- Try it -
Only some lines are wanted. Transcribe, exactly, the lines below from the line with "- ✅ **7 Integration" up to and including the line with "- ✅ **Round-Trip".

- Records excerpted from a collection -
--------------------

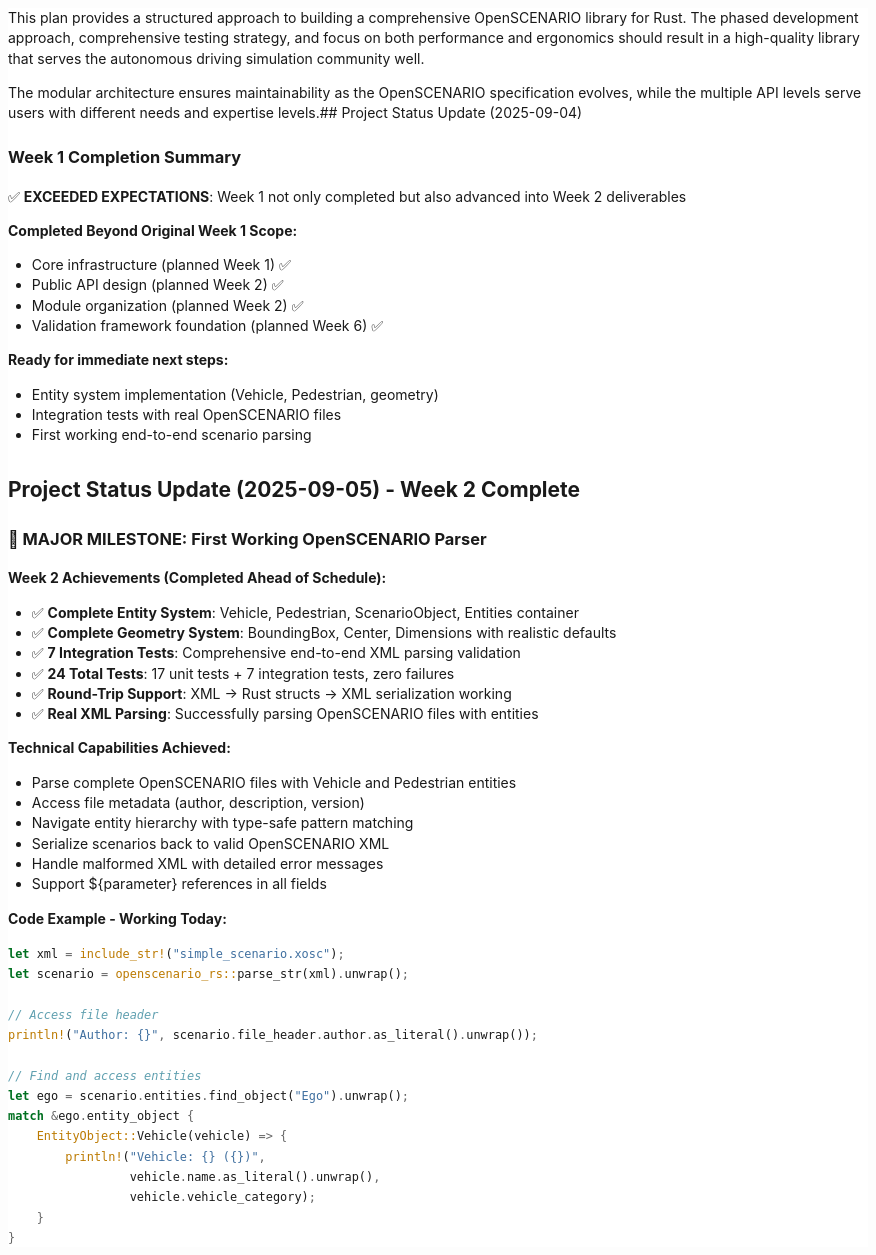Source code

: This plan provides a structured approach to building a comprehensive OpenSCENARIO library for Rust. The phased development approach, comprehensive testing strategy, and focus on both performance and ergonomics should result in a high-quality library that serves the autonomous driving simulation community well.

The modular architecture ensures maintainability as the OpenSCENARIO specification evolves, while the multiple API levels serve users with different needs and expertise levels.## Project Status Update (2025-09-04)

### Week 1 Completion Summary

✅ **EXCEEDED EXPECTATIONS**: Week 1 not only completed but also advanced into Week 2 deliverables

**Completed Beyond Original Week 1 Scope:**

- Core infrastructure (planned Week 1) ✅
- Public API design (planned Week 2) ✅
- Module organization (planned Week 2) ✅
- Validation framework foundation (planned Week 6) ✅

**Ready for immediate next steps:**

- Entity system implementation (Vehicle, Pedestrian, geometry)
- Integration tests with real OpenSCENARIO files
- First working end-to-end scenario parsing

## Project Status Update (2025-09-05) - Week 2 Complete

### 🎉 MAJOR MILESTONE: First Working OpenSCENARIO Parser

**Week 2 Achievements (Completed Ahead of Schedule):**
- ✅ **Complete Entity System**: Vehicle, Pedestrian, ScenarioObject, Entities container
- ✅ **Complete Geometry System**: BoundingBox, Center, Dimensions with realistic defaults
- ✅ **7 Integration Tests**: Comprehensive end-to-end XML parsing validation
- ✅ **24 Total Tests**: 17 unit tests + 7 integration tests, zero failures
- ✅ **Round-Trip Support**: XML → Rust structs → XML serialization working
- ✅ **Real XML Parsing**: Successfully parsing OpenSCENARIO files with entities

**Technical Capabilities Achieved:**
- Parse complete OpenSCENARIO files with Vehicle and Pedestrian entities
- Access file metadata (author, description, version)
- Navigate entity hierarchy with type-safe pattern matching
- Serialize scenarios back to valid OpenSCENARIO XML
- Handle malformed XML with detailed error messages
- Support ${parameter} references in all fields

**Code Example - Working Today:**
```rust
let xml = include_str!("simple_scenario.xosc");
let scenario = openscenario_rs::parse_str(xml).unwrap();

// Access file header
println!("Author: {}", scenario.file_header.author.as_literal().unwrap());

// Find and access entities
let ego = scenario.entities.find_object("Ego").unwrap();
match &ego.entity_object {
    EntityObject::Vehicle(vehicle) => {
        println!("Vehicle: {} ({})", 
                 vehicle.name.as_literal().unwrap(), 
                 vehicle.vehicle_category);
    }
}
```
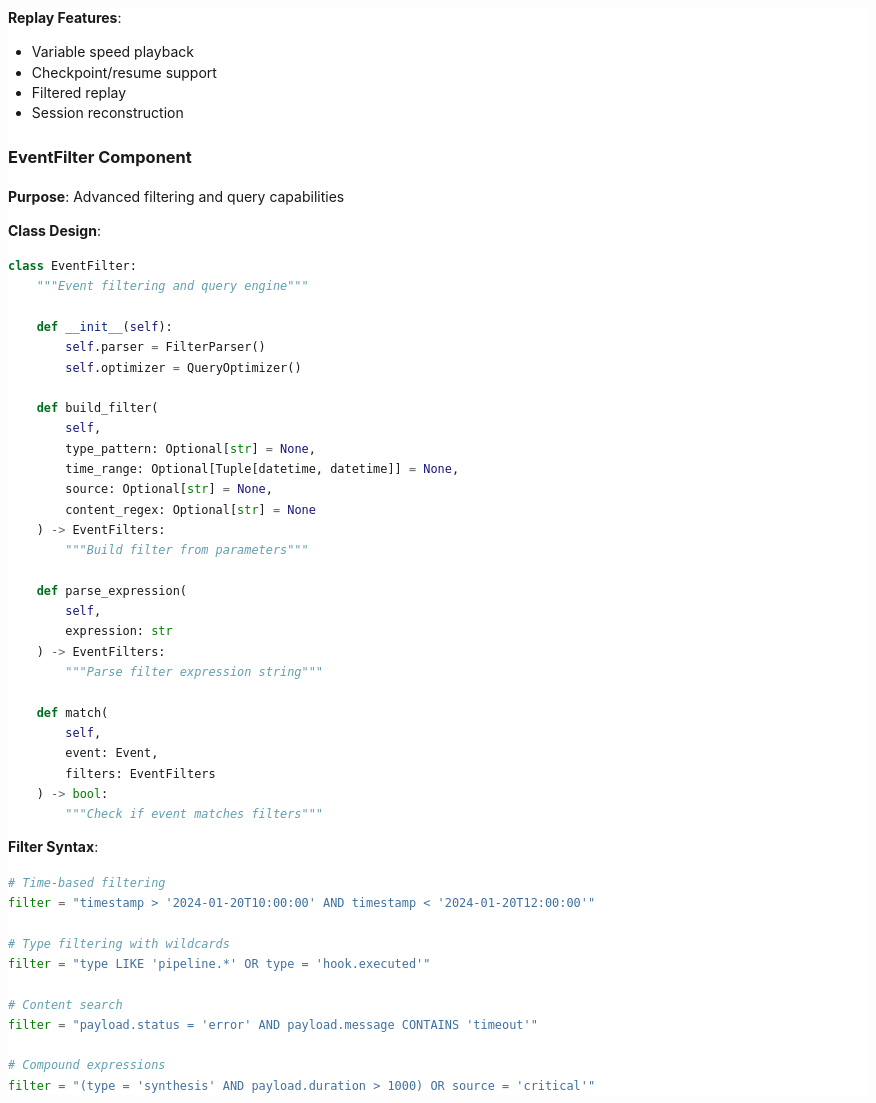 **Replay Features**:
- Variable speed playback
- Checkpoint/resume support
- Filtered replay
- Session reconstruction

### EventFilter Component

**Purpose**: Advanced filtering and query capabilities

**Class Design**:
```python
class EventFilter:
    """Event filtering and query engine"""

    def __init__(self):
        self.parser = FilterParser()
        self.optimizer = QueryOptimizer()

    def build_filter(
        self,
        type_pattern: Optional[str] = None,
        time_range: Optional[Tuple[datetime, datetime]] = None,
        source: Optional[str] = None,
        content_regex: Optional[str] = None
    ) -> EventFilters:
        """Build filter from parameters"""

    def parse_expression(
        self,
        expression: str
    ) -> EventFilters:
        """Parse filter expression string"""

    def match(
        self,
        event: Event,
        filters: EventFilters
    ) -> bool:
        """Check if event matches filters"""
```

**Filter Syntax**:
```python
# Time-based filtering
filter = "timestamp > '2024-01-20T10:00:00' AND timestamp < '2024-01-20T12:00:00'"

# Type filtering with wildcards
filter = "type LIKE 'pipeline.*' OR type = 'hook.executed'"

# Content search
filter = "payload.status = 'error' AND payload.message CONTAINS 'timeout'"

# Compound expressions
filter = "(type = 'synthesis' AND payload.duration > 1000) OR source = 'critical'"
```
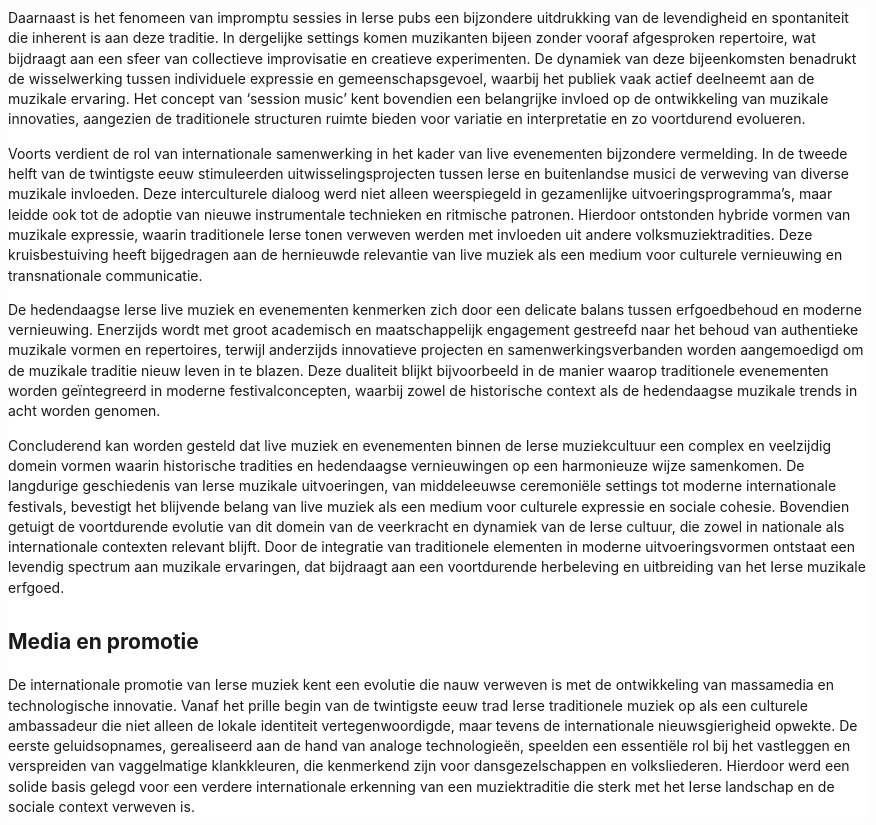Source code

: Daarnaast is het fenomeen van impromptu sessies in Ierse pubs een bijzondere uitdrukking van de
levendigheid en spontaniteit die inherent is aan deze traditie. In dergelijke settings komen
muzikanten bijeen zonder vooraf afgesproken repertoire, wat bijdraagt aan een sfeer van collectieve
improvisatie en creatieve experimenten. De dynamiek van deze bijeenkomsten benadrukt de
wisselwerking tussen individuele expressie en gemeenschapsgevoel, waarbij het publiek vaak actief
deelneemt aan de muzikale ervaring. Het concept van ‘session music’ kent bovendien een belangrijke
invloed op de ontwikkeling van muzikale innovaties, aangezien de traditionele structuren ruimte
bieden voor variatie en interpretatie en zo voortdurend evolueren.

Voorts verdient de rol van internationale samenwerking in het kader van live evenementen bijzondere
vermelding. In de tweede helft van de twintigste eeuw stimuleerden uitwisselingsprojecten tussen
Ierse en buitenlandse musici de verweving van diverse muzikale invloeden. Deze interculturele
dialoog werd niet alleen weerspiegeld in gezamenlijke uitvoeringsprogramma’s, maar leidde ook tot de
adoptie van nieuwe instrumentale technieken en ritmische patronen. Hierdoor ontstonden hybride
vormen van muzikale expressie, waarin traditionele Ierse tonen verweven werden met invloeden uit
andere volksmuziektradities. Deze kruisbestuiving heeft bijgedragen aan de hernieuwde relevantie van
live muziek als een medium voor culturele vernieuwing en transnationale communicatie.

De hedendaagse Ierse live muziek en evenementen kenmerken zich door een delicate balans tussen
erfgoedbehoud en moderne vernieuwing. Enerzijds wordt met groot academisch en maatschappelijk
engagement gestreefd naar het behoud van authentieke muzikale vormen en repertoires, terwijl
anderzijds innovatieve projecten en samenwerkingsverbanden worden aangemoedigd om de muzikale
traditie nieuw leven in te blazen. Deze dualiteit blijkt bijvoorbeeld in de manier waarop
traditionele evenementen worden geïntegreerd in moderne festivalconcepten, waarbij zowel de
historische context als de hedendaagse muzikale trends in acht worden genomen.

Concluderend kan worden gesteld dat live muziek en evenementen binnen de Ierse muziekcultuur een
complex en veelzijdig domein vormen waarin historische tradities en hedendaagse vernieuwingen op een
harmonieuze wijze samenkomen. De langdurige geschiedenis van Ierse muzikale uitvoeringen, van
middeleeuwse ceremoniële settings tot moderne internationale festivals, bevestigt het blijvende
belang van live muziek als een medium voor culturele expressie en sociale cohesie. Bovendien getuigt
de voortdurende evolutie van dit domein van de veerkracht en dynamiek van de Ierse cultuur, die
zowel in nationale als internationale contexten relevant blijft. Door de integratie van traditionele
elementen in moderne uitvoeringsvormen ontstaat een levendig spectrum aan muzikale ervaringen, dat
bijdraagt aan een voortdurende herbeleving en uitbreiding van het Ierse muzikale erfgoed.

## Media en promotie

De internationale promotie van Ierse muziek kent een evolutie die nauw verweven is met de
ontwikkeling van massamedia en technologische innovatie. Vanaf het prille begin van de twintigste
eeuw trad Ierse traditionele muziek op als een culturele ambassadeur die niet alleen de lokale
identiteit vertegenwoordigde, maar tevens de internationale nieuwsgierigheid opwekte. De eerste
geluidsopnames, gerealiseerd aan de hand van analoge technologieën, speelden een essentiële rol bij
het vastleggen en verspreiden van vaggelmatige klankkleuren, die kenmerkend zijn voor
dansgezelschappen en volksliederen. Hierdoor werd een solide basis gelegd voor een verdere
internationale erkenning van een muziektraditie die sterk met het Ierse landschap en de sociale
context verweven is.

--------------------

- Result -
- ✅ **7 Integration Tests**: Comprehensive end-to-end XML parsing validation
- ✅ **24 Total Tests**: 17 unit tests + 7 integration tests, zero failures
- ✅ **Round-Trip Support**: XML → Rust structs → XML serialization working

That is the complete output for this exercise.